Prepared for lenders, CDCs, and federal agencies to SBA SOP 50 10 8, USDA RD Instruction 5001, and conventional underwriting standards. Fiduciary duty runs to the lender and the agency, never the borrower. More than 4,000 studies since 1998 covering $40.2 billion in evaluated project value.

Medical office buildings are underwritten as leased real estate with a clinical tenancy overlay: physician and health-system demand within the patient draw area, the building's clinical specification — floor loads, HVAC, generator capacity, ADA clinical standards — and lease economics that run longer and stickier than commodity office when tenancy is genuinely medical. The study sizes provider demand from physician-supply data and health-system outpatient strategy, validates the rent thesis against medical comparables rather than office averages, and tests the rollover schedule against the anchor tenancy's credit and term.
Demand analysis from provider-per-capita gaps and system expansion patterns, rent and expense benchmarking against medical-specific comparables, tenant-improvement budgets at clinical buildout costs, and lease-up modeled against the submarket's documented medical absorption with anchor-tenant concentration stated plainly.

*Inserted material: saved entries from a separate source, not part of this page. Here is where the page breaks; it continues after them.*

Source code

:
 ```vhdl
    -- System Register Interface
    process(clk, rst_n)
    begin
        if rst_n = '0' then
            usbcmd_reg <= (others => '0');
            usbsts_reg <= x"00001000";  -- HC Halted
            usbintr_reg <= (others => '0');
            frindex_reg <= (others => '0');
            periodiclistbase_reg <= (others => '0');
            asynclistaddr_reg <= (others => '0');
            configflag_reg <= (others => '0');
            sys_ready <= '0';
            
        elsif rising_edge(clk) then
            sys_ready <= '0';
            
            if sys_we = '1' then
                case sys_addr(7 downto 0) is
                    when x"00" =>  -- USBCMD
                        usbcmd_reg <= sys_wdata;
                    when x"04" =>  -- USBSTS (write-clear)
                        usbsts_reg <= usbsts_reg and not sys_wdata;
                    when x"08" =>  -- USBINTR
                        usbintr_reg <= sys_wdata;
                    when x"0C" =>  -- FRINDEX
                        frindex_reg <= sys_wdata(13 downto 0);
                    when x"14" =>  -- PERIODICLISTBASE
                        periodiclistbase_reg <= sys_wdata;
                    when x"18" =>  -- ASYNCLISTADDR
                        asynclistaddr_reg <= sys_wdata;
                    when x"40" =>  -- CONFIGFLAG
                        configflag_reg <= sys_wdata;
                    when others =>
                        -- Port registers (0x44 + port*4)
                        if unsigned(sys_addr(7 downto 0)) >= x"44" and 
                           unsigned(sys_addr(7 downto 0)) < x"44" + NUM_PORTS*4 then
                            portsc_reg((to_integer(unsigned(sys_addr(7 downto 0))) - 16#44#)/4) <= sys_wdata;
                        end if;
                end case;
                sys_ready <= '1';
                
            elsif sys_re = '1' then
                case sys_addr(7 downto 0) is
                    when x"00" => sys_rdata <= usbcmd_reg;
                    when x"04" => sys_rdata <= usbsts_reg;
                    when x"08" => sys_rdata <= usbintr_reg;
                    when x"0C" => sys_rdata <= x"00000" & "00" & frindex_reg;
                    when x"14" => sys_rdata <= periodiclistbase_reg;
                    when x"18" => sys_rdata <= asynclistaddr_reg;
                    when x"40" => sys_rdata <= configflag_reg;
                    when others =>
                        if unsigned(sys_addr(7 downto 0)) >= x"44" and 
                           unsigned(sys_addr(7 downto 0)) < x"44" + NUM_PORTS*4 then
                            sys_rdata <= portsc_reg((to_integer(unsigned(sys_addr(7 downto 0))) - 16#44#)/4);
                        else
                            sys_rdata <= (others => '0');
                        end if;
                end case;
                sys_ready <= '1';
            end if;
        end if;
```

Every Wert-Berater financial model is fully linked with no hardcoded values, so any reviewer can stress any input. Deliverables comprise a complete narrative report and the linked Excel model, with ten-year pro forma, sensitivity analysis at ±5, 10, and 15 percent, interest-rate stress from +0.5 to +3.0 percent, and ratio analysis benchmarked against RMA and IBISWorld data.
SBA engagements are prepared to SOP 50 10 8, including its debt-service-coverage minimums of 1.15x operating and 1.00x global. USDA engagements follow RD Staff Instruction 5001 across the Business & Industry, Community Facilities, REAP, and Value-Added Producer Grant programs. Conventional engagements are built to the lender's stated coverage standard, typically 1.20x. Owner-occupied physician buildings fit SBA 504 directly; multi-tenant MOBs route conventional; hybrid owner-user structures with leased suites are modeled to each program's occupancy rules.
The firm's $38,900,000 medical-village engagement — nineteen clinical buildings on a hybrid lease-and-sale program — supplies the category's reference architecture. Independence is non-negotiable: determinations follow the evidence and are not revised under pressure, and studies are built to pass lender, agency, and third-party review without exception items.